-------- Extracted text --------

Baby Ecology book is here! Learn more
Baby Ecology book is here!
by Anya Dunham, PhD
For millennia, across cultures, birth, postpartum, and baby care has been women’s work… but never the work of one woman (or any person) alone. Research points to 3 things that can make parenting together easier.
*Most of the research I cite here, and most of the research on division of labour and responsibility in parenting, has been done on heterosexual couples. However, I believe that the 3 main takeaways can help any family and parenting arrangement, and still apply to situations when your parenting partner is an extended family member or a nanny.
If you are parenting together with a partner and have a baby or young child... here is a question. When you are all in one room together, do you always tell each other when you're about to step out? Do both of you do it or only one of you?
In Western societies, the 1960s, when many mothers didn’t work outside the home, are sometimes thought of as family-oriented years. Today, the dual-income family is much more common, and working parents often feel guilty for not being able to spend more time at home. Yet studies across 16 Western countries show that today’s parents spend more face-to-face time with their children than those in the 1960s did.1-3
We live with the cultural expectation of “intensive” parenting.4 Today’s parents preserve and even increase the time they devote to their children by cutting down on their own leisure activities. And the number-one such “leisure” activity is… sleep.2
This trend — increasing the time we spend with our children — is true for both mothers and fathers. Fathers today are doing more housework and spending more time with their children than the fathers of the 1960s, ’70s, and ’80s. But the gender gap remains: studies consistently show that on average, mothers are doing more work — and feeling more of the stress — that comes with parenthood.2,5
A recent study5 focused on heterosexual, highly educated, dual-income couples before and after they had their first baby. This study took place in the United States where most women return to work a few weeks after giving birth, and used a time diary method: mothers and fathers carefully logged everything they did over the course of each day working and parenting together. Before baby’s birth, women on average spent 15.5 hours on housework and 42 hours on paid work per week, whereas men spent 14 and 45 hours, respectively; their total workload was comparable: 57.5 hours for women and 59 hours for men. But after baby, women carried the majority of the increased workload of parenthood: their load increased by 3 hours a day, whereas for men the increased was about 40 minutes a day. Interestingly, both men and women felt their work increased by over 4 hours; had the researchers relied on questionnaires instead of time diaries, they would have found no gender gap.
Public policy: Of 41 countries surveyed by the Pew Research Center in 2018, paid leave for fathers was available in 34 of them, but most offered only 2 weeks’ leave or less.6 It can be difficult for fathers to become fully engaged when they don’t spend a significant amount of time with their babies.
To get truly involved and attuned, all parents need time and practice through day-by-day caregiving. One study compared mothers’ and fathers’ abilities to recognize their own baby’s cry among the cries of other babies. Who do you think did better? Actually, mothers and fathers did equally well... but only if they routinely spent at least 4 hours a day with their baby.7 Another study showed that in gay male couples, the primary-caregiver fathers — the partners who provided most of the baby care — had the same brain patterns as primary-caregiver mothers in heterosexual couples.8 These studies tell us that the key to engaged parenting is not gender but the time put into — and responsibility felt for — the day-by-day caregiving.

-------- Data extract --------

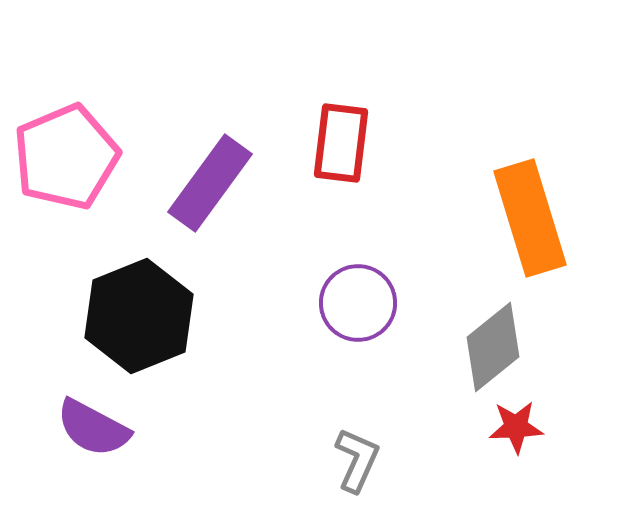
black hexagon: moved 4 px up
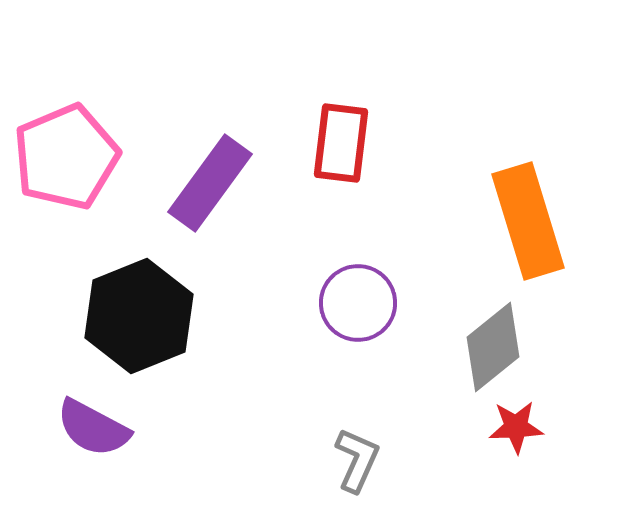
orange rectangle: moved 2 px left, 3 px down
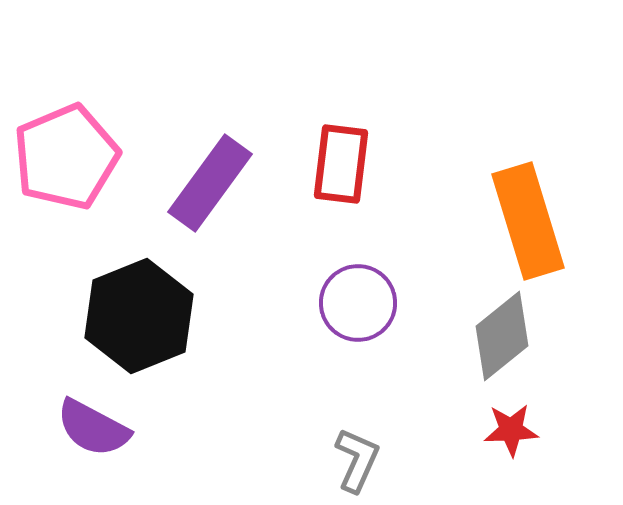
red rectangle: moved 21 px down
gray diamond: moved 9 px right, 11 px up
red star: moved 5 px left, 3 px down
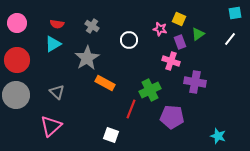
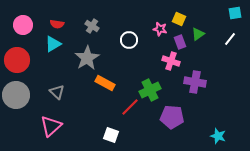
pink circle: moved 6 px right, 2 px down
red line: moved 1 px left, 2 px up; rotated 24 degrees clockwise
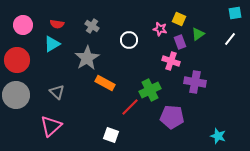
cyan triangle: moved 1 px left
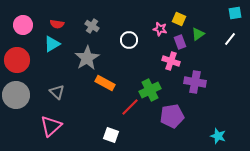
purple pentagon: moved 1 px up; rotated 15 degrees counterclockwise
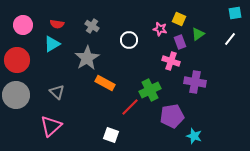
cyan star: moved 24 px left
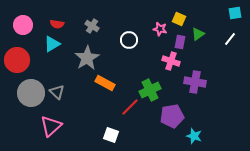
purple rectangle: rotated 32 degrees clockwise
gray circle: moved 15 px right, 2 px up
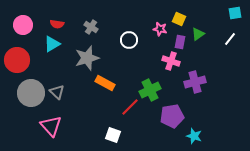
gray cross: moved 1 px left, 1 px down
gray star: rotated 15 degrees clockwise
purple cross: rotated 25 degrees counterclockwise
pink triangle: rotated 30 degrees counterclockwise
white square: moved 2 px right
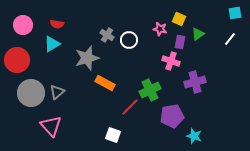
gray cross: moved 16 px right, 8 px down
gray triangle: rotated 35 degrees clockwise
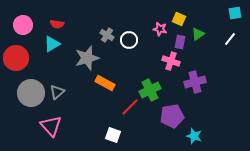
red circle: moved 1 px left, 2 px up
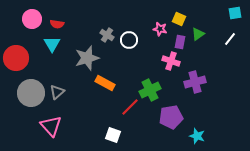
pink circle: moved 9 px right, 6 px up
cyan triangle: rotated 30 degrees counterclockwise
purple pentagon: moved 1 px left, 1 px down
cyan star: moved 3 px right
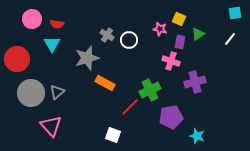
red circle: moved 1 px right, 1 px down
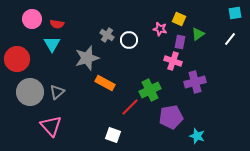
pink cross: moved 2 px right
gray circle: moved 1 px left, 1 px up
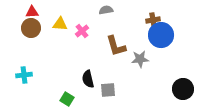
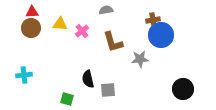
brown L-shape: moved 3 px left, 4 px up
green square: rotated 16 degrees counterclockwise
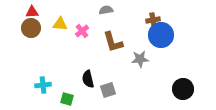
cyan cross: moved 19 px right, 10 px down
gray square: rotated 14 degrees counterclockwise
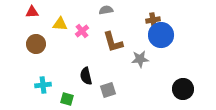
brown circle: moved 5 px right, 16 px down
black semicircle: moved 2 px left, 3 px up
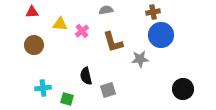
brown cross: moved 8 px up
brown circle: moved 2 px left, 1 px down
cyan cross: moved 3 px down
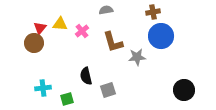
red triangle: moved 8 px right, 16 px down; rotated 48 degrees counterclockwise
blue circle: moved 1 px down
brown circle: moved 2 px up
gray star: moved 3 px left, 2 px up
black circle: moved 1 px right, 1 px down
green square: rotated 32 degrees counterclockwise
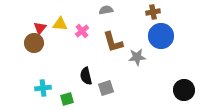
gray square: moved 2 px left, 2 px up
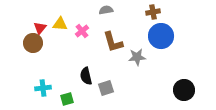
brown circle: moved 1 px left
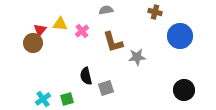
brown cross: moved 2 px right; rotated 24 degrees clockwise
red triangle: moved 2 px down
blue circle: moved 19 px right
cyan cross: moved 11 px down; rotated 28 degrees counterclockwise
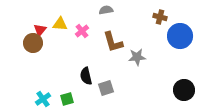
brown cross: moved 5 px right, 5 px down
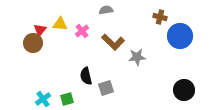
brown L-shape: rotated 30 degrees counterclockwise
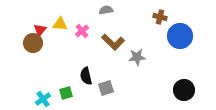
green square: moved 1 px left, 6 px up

--------

→ **Given problem 1**
Copy the passage of the article on parenting together from "Baby Ecology book is here! Learn" up to and including "parenting together easier.".
→ **Given problem 2**
Write out the lines of the listing from the line with "purple pentagon: moved 1 px up;" up to and including the line with "gray circle: moved 1 px left, 1 px up", leaving the pictures out.

→ **Written answer 1**
Baby Ecology book is here! Learn more
Baby Ecology book is here!
by Anya Dunham, PhD
For millennia, across cultures, birth, postpartum, and baby care has been women’s work… but never the work of one woman (or any person) alone. Research points to 3 things that can make parenting together easier.

→ **Written answer 2**
purple pentagon: moved 1 px up; rotated 15 degrees counterclockwise
cyan star: moved 24 px left
purple rectangle: rotated 32 degrees clockwise
gray circle: moved 15 px right, 2 px up
gray cross: moved 1 px left, 1 px down
gray star: rotated 15 degrees clockwise
purple cross: rotated 25 degrees counterclockwise
pink triangle: rotated 30 degrees counterclockwise
white square: moved 2 px right
gray cross: moved 16 px right, 8 px down
gray triangle: rotated 35 degrees clockwise
red circle: moved 1 px left, 2 px up
pink circle: moved 9 px right, 6 px up
cyan triangle: rotated 30 degrees counterclockwise
purple pentagon: moved 1 px left, 1 px down
cyan star: moved 3 px right
red circle: moved 1 px right, 1 px down
pink cross: moved 2 px right
gray circle: moved 1 px left, 1 px up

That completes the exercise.